Washington, D.C. — National Skills Coalition (NSC), in partnership with the Cognizant U.S. Foundation, today released a new report – Boosting Digital Literacy in the Workplace – that examines how businesses are addressing digital upskilling for workers and what policymakers can do to help.
The research documents a consensus among business leaders who overwhelmingly agree that policymakers should invest in industry partnerships, expand Pell Grants for quality short-term training programs, invest in high-quality technical assistance to help education providers design digital skills training programs, and increase investments in broadband internet and device access.
“There’s a big difference between foundational digital literacy—which is a baseline skill set that workers need to have regardless of industry—and occupational digital literacy, which is about specific technology-related skills that are needed for a particular job or industry,” said Amanda Bergson-Shilcock, Senior Fellow at NSC and author of the report. “The challenge is how do we determine the kinds of occupational digital literacy skills that workers need to get back into the labor market or to keep their jobs and grow in their careers? And how can public policy help in that process?”
To answer those questions, NSC interviewed more than 25 business leaders, workforce and education practitioners, and public officials from 12 states. NSC found that while some companies focus on hiring workers with specific digital credentials, a larger number are more focused on hiring workers who are comfortable with a broad range of digital technologies. The ability to confidently download, install, navigate, and use novel software programs or mobile apps is highly valued across industries ranging from construction to logistics to agriculture to healthcare.
The research showed that many of the employers leading the way in occupational digital literacy are large companies with enough resources to launch their own in-house training programs. Small and mid-sized businesses often rely on partnerships with community colleges and other training providers to create their talent pipelines. For example, the South Bend-Elkhart Regional Partnership and its Labs for Industry Futures and Transformation (LIFT) Network is working with Indiana employers to identify skill demands and competencies needed for manufacturing occupations such as programmable logic controller technicians, computer numeric control operators and robotics technicians. A key partner in LIFT is Ivy Tech Community College.

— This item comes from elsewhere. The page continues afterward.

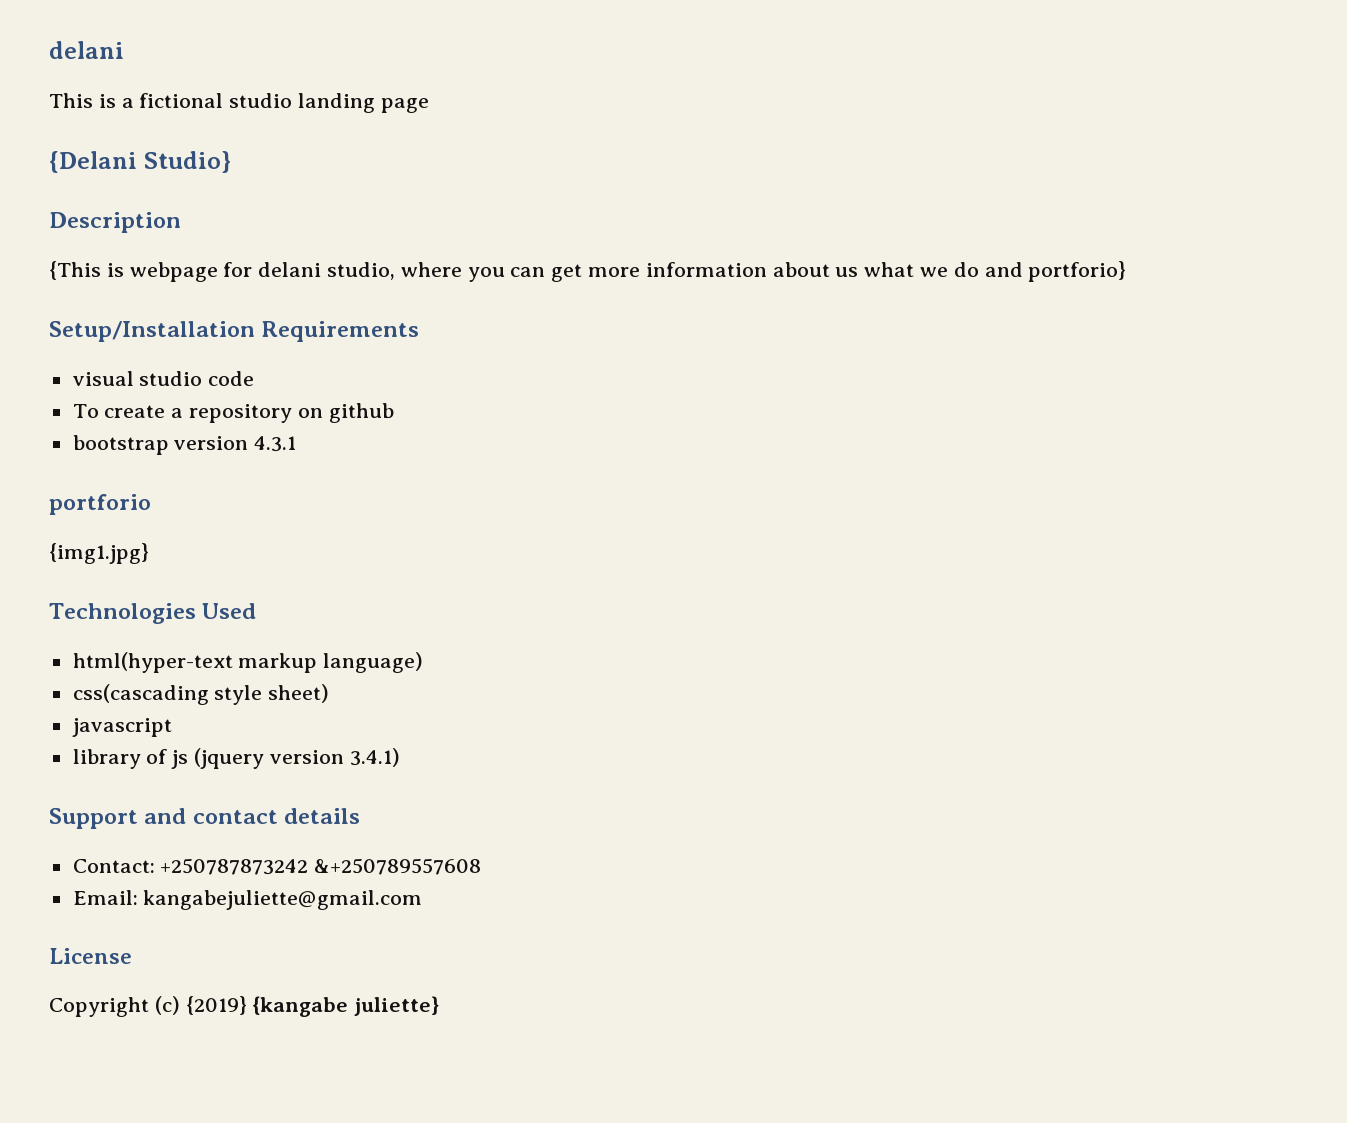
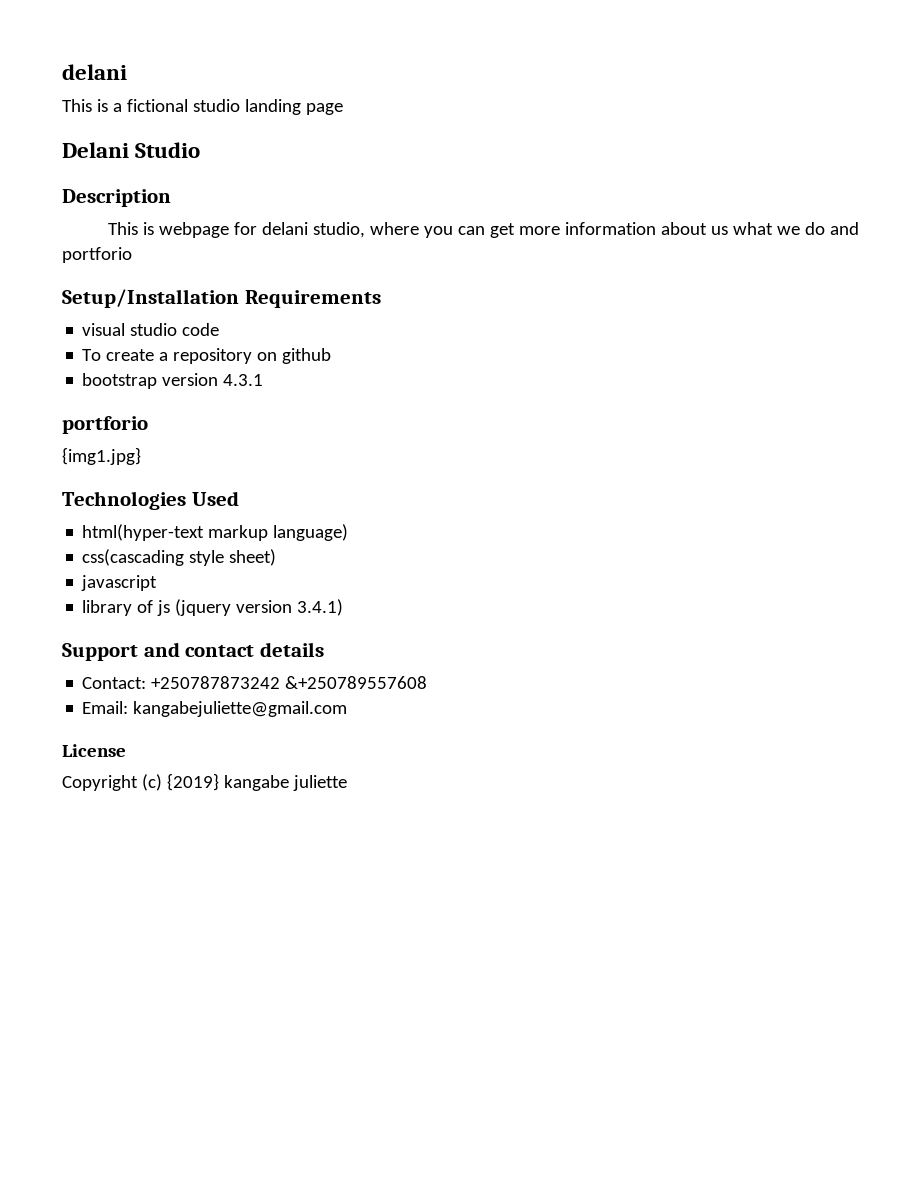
[49,151,231,173] {Delani Studio} -> [62,142,201,158] Delani Studio
[49,261,101,280] {This -> [107,222,138,235] This
[1028,261,1127,282] portforio} -> [62,247,132,263] portforio
[252,996,440,1017] {kangabe juliette} -> [223,775,347,791] kangabe juliette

“The problem is that the lack of dedicated public investment for digital skills training means that many states and localities can’t easily replicate the success of the South Bend partnership,” said Bergson-Shilcock. “The primary federal investments in education and workforce development have restrictions that make it harder for small businesses to capitalize on those policies to support digital skill-building.”
For example, the $3 billion federal Workforce Innovation and Opportunity Act only briefly mentions digital literacy as an “allowable activity” and does little to encourage the incorporation of digital skill-building as part of its adult education and job training programs. The Higher Education Act provides $30 billion in Pell Grants each year, but that funding can’t be used for shorter-term programs, which leaves out many high-quality technology-focused programs.
“Policymakers play an important role in ensuring working adults have the opportunity to build the digital literacy necessary to succeed in the workforce,” said Kristen Titus, Executive Director of the Cognizant U.S. Foundation. “We are proud to support this research that illustrates the need for a more collaborative and creative approach to remove barriers to career mobility and pave the way for a more inclusive economic recovery.”